- Opening Delimiter -

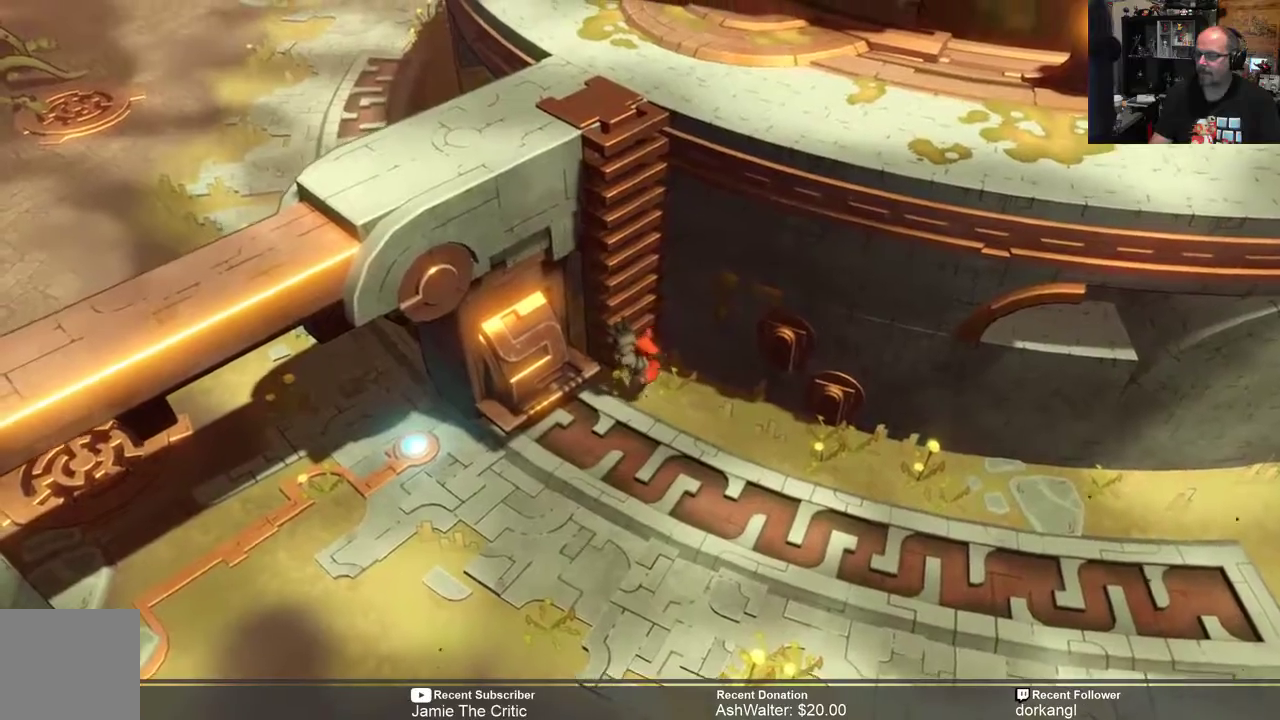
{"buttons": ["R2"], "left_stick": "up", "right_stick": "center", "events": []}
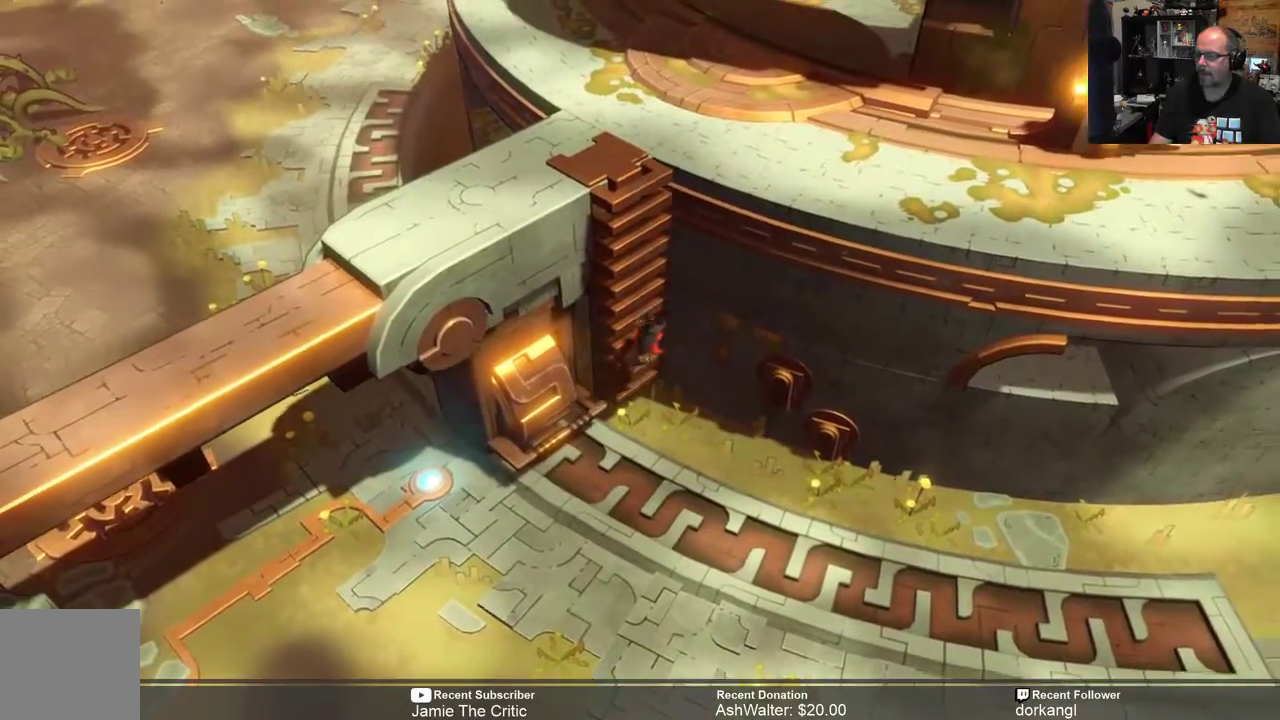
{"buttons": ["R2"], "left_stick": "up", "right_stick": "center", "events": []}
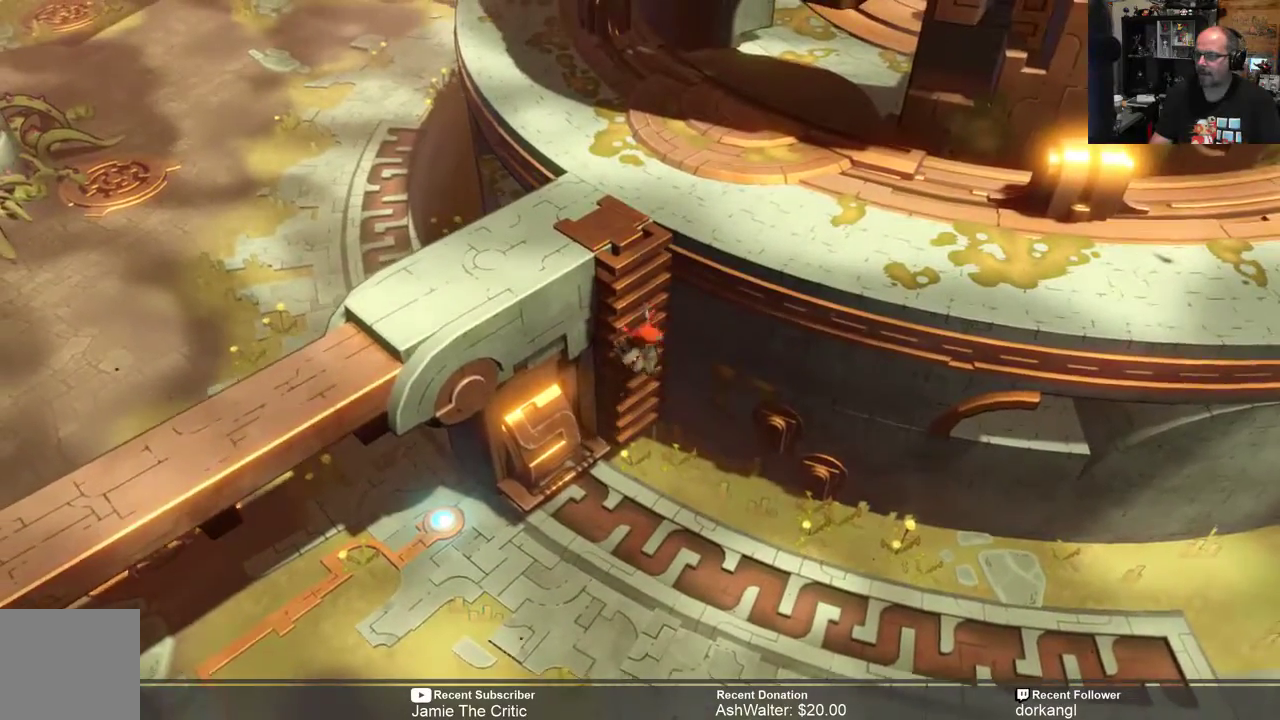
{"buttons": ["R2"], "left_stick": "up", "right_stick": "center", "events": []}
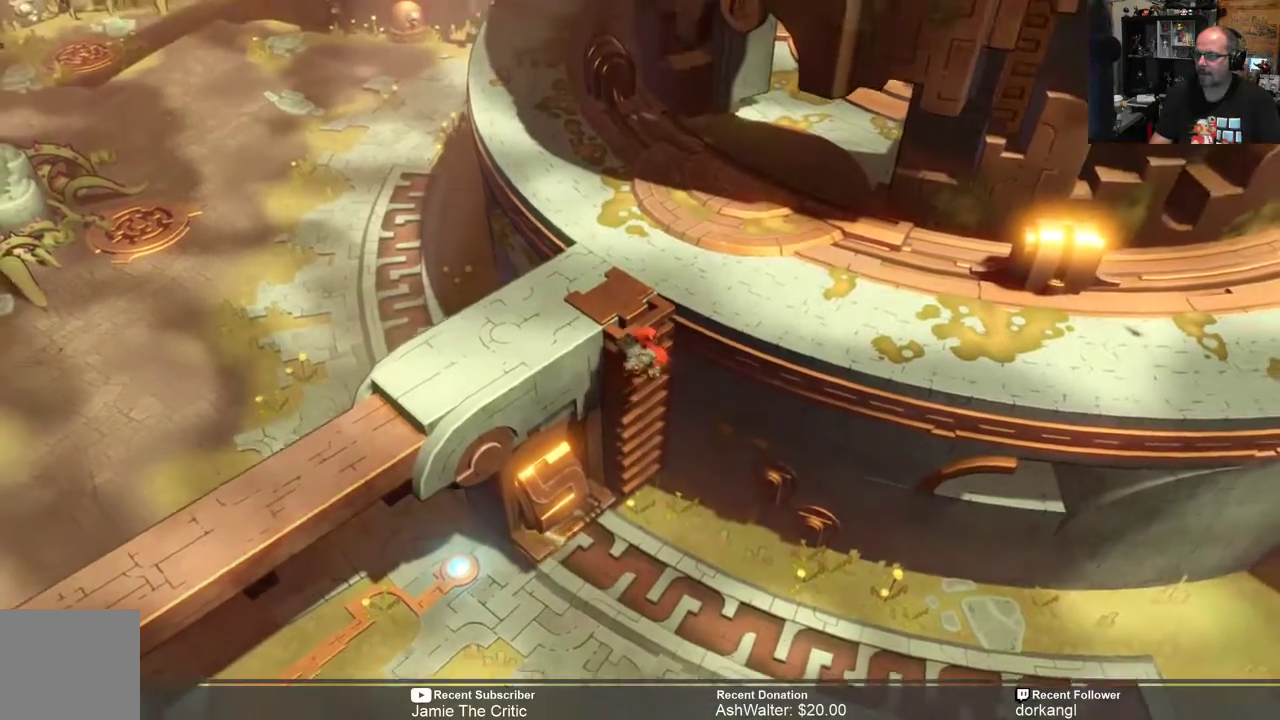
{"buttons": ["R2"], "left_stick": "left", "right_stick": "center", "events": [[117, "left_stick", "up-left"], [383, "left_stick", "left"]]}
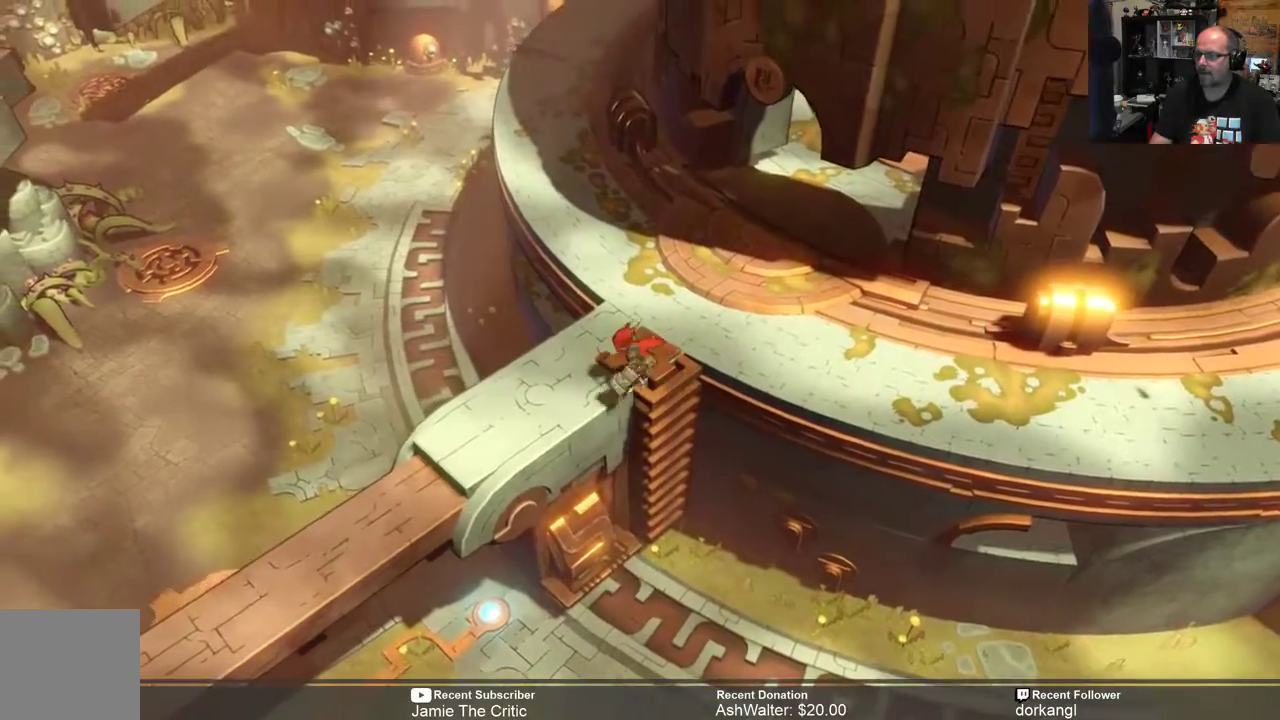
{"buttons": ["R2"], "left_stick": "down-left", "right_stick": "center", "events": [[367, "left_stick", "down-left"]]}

- Closing Delimiter -

**EXERCISE OBJECTIVE:**
Every record above must be repeated exactly, with the pictures dropped.

**ANSWER SECTION:**
{"buttons": ["R2"], "left_stick": "up", "right_stick": "center", "events": []}
{"buttons": ["R2"], "left_stick": "up", "right_stick": "center", "events": []}
{"buttons": ["R2"], "left_stick": "up", "right_stick": "center", "events": []}
{"buttons": ["R2"], "left_stick": "left", "right_stick": "center", "events": [[117, "left_stick", "up-left"], [383, "left_stick", "left"]]}
{"buttons": ["R2"], "left_stick": "down-left", "right_stick": "center", "events": [[367, "left_stick", "down-left"]]}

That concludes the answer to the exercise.